Cost per Query: Standard vs Reasoning (H100, Llama 70B)

(USD per query)

Standard (500 tok out) 0.3 cents

0.003 USD per query

Light reasoning (2K) 1.2 cents

0.012 USD per query

Heavy reasoning (10K) 6 cents

0.06 USD per query

Research (50K) 30 cents

0.3 USD per query

A 50K-token reasoning query costs 100x more than a standard query. This is why reasoning models are typically reserved for high-value tasks (code generation, math, complex analysis) where the quality improvement justifies the cost.

Verification: Checking Reasoning Quality

How do you know if the model’s thinking led to a correct answer?

Majority Voting

Generate $N$ independent reasoning traces. Take the most common answer. If 6 of 8 traces produce “34”, that’s the answer.

Success probability with $N$ samples and per-sample accuracy $p$ :

$P_{\text{majority}}(N, p) = \sum_{k=\lceil N/2 \rceil}^{N} \binom{N}{k} p^k (1-p)^{N-k}$

For $p = 0.7$ and $N = 8$ : $P_{\text{majority}} \approx 0.94$ . Much better than $p = 0.7$ alone.

Process Reward Models (PRMs)

Score each step in the reasoning chain, not just the final answer. A PRM assigns a score to each thinking step. The product of step scores gives the overall chain quality:

$\text{PRM\_score}(chain) = \prod_{i=1}^{S} \text{step\_score}(s_i)$

Select the chain with the highest PRM score. This is more effective than majority voting because it evaluates reasoning quality, not just answer consensus.

📊

Verification Methods Compared (AIME 2024)

Method	N samples	Accuracy	Cost Multiplier
Single sample	1	71%	1x
Majority voting N=4	4	82%	4x
Majority voting N=8	8	87%	8x
PRM best-of-4	4	85%	4.2x
PRM best-of-8	8	91%	8.5x

Note: PRM adds ~5% overhead for scoring. At equal sample count, PRM outperforms majority voting by 3-4 percentage points.

💡 When Verification Is Worth It

Verification multiplies inference cost by $N$ . It is worth it when: (a) the value of a correct answer far exceeds the cost (medical diagnosis, legal analysis, competition math), and (b) the per-sample accuracy is in the 50-85% range (below 50%, even majority voting fails; above 85%, a single sample is usually sufficient).

What This Means for the Field

The reasoning scaling law introduces a new degree of freedom in AI system design:

Smaller models + more thinking can match larger models on reasoning tasks. A 7B model with 10K thinking tokens can outperform a 70B model with direct generation on some math/code tasks.
Inference cost becomes the dominant expense for reasoning-heavy workloads.
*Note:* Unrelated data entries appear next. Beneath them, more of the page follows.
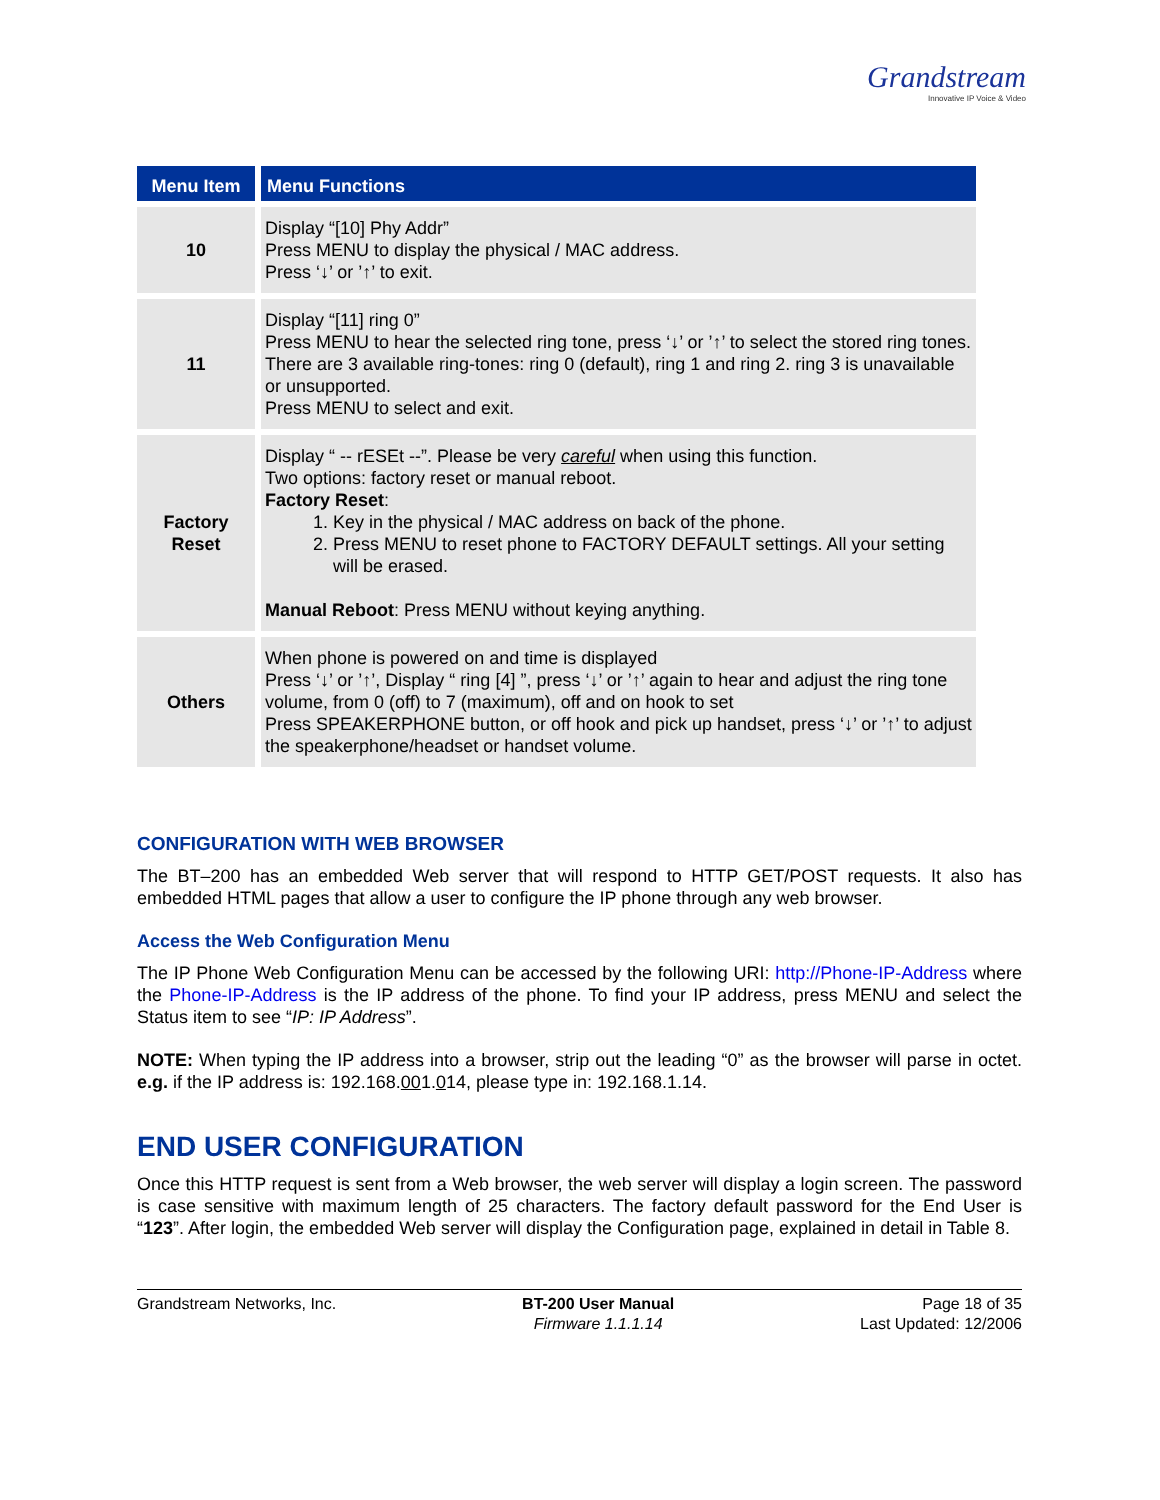Grandstream
Innovative IP Voice & Video
| Menu Item | Menu Functions |
| --- | --- |
| 10 | Display “[10] Phy Addr” Press MENU to display the physical / MAC address. Press ‘↓’ or ’↑’ to exit. |
| 11 | Display “[11] ring 0” Press MENU to hear the selected ring tone, press ‘↓’ or ’↑’ to select the stored ring tones. There are 3 available ring-tones: ring 0 (default), ring 1 and ring 2. ring 3 is unavailable or unsupported. Press MENU to select and exit. |
| Factory Reset | Display “ -- rESEt --”. Please be very careful when using this function. Two options: factory reset or manual reboot. Factory Reset : 1. Key in the physical / MAC address on back of the phone. 2. Press MENU to reset phone to FACTORY DEFAULT settings. All your setting will be erased. Manual Reboot : Press MENU without keying anything. |
| Others | When phone is powered on and time is displayed Press ‘↓’ or ’↑’, Display “ ring [4] ”, press ‘↓’ or ’↑’ again to hear and adjust the ring tone volume, from 0 (off) to 7 (maximum), off and on hook to set Press SPEAKERPHONE button, or off hook and pick up handset, press ‘↓’ or ’↑’ to adjust the speakerphone/headset or handset volume. |
CONFIGURATION WITH WEB BROWSER
The BT–200 has an embedded Web server that will respond to HTTP GET/POST requests. It also has embedded HTML pages that allow a user to configure the IP phone through any web browser.
Access the Web Configuration Menu
The IP Phone Web Configuration Menu can be accessed by the following URI: http://Phone-IP-Address where the Phone-IP-Address is the IP address of the phone. To find your IP address, press MENU and select the Status item to see “IP: IP Address”.
NOTE: When typing the IP address into a browser, strip out the leading “0” as the browser will parse in octet. e.g. if the IP address is: 192.168.001.014, please type in: 192.168.1.14.
END USER CONFIGURATION
Once this HTTP request is sent from a Web browser, the web server will display a login screen. The password is case sensitive with maximum length of 25 characters. The factory default password for the End User is “123”. After login, the embedded Web server will display the Configuration page, explained in detail in Table 8.
Grandstream Networks, Inc. BT-200 User Manual
Firmware 1.1.1.14
Page 18 of 35
Last Updated: 12/2006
Training cost is amortized over billions of queries, but inference cost is paid per query.
Serving infrastructure must adapt: variable-length generation, KV cache for 50K+ token sequences, scheduling that handles 250x variance in query cost.
New optimization targets: instead of minimizing per-token latency, minimize cost-per-correct-answer. Sometimes generating 8 cheap samples and voting is cheaper than generating 1 expensive long chain.

The inference-time scaling law is not a replacement for training-time scaling — it is a complement. The future of AI scaling is two-dimensional: train strong base models AND think harder at inference. The optimal point on this frontier depends on the specific task, cost constraints, and latency requirements.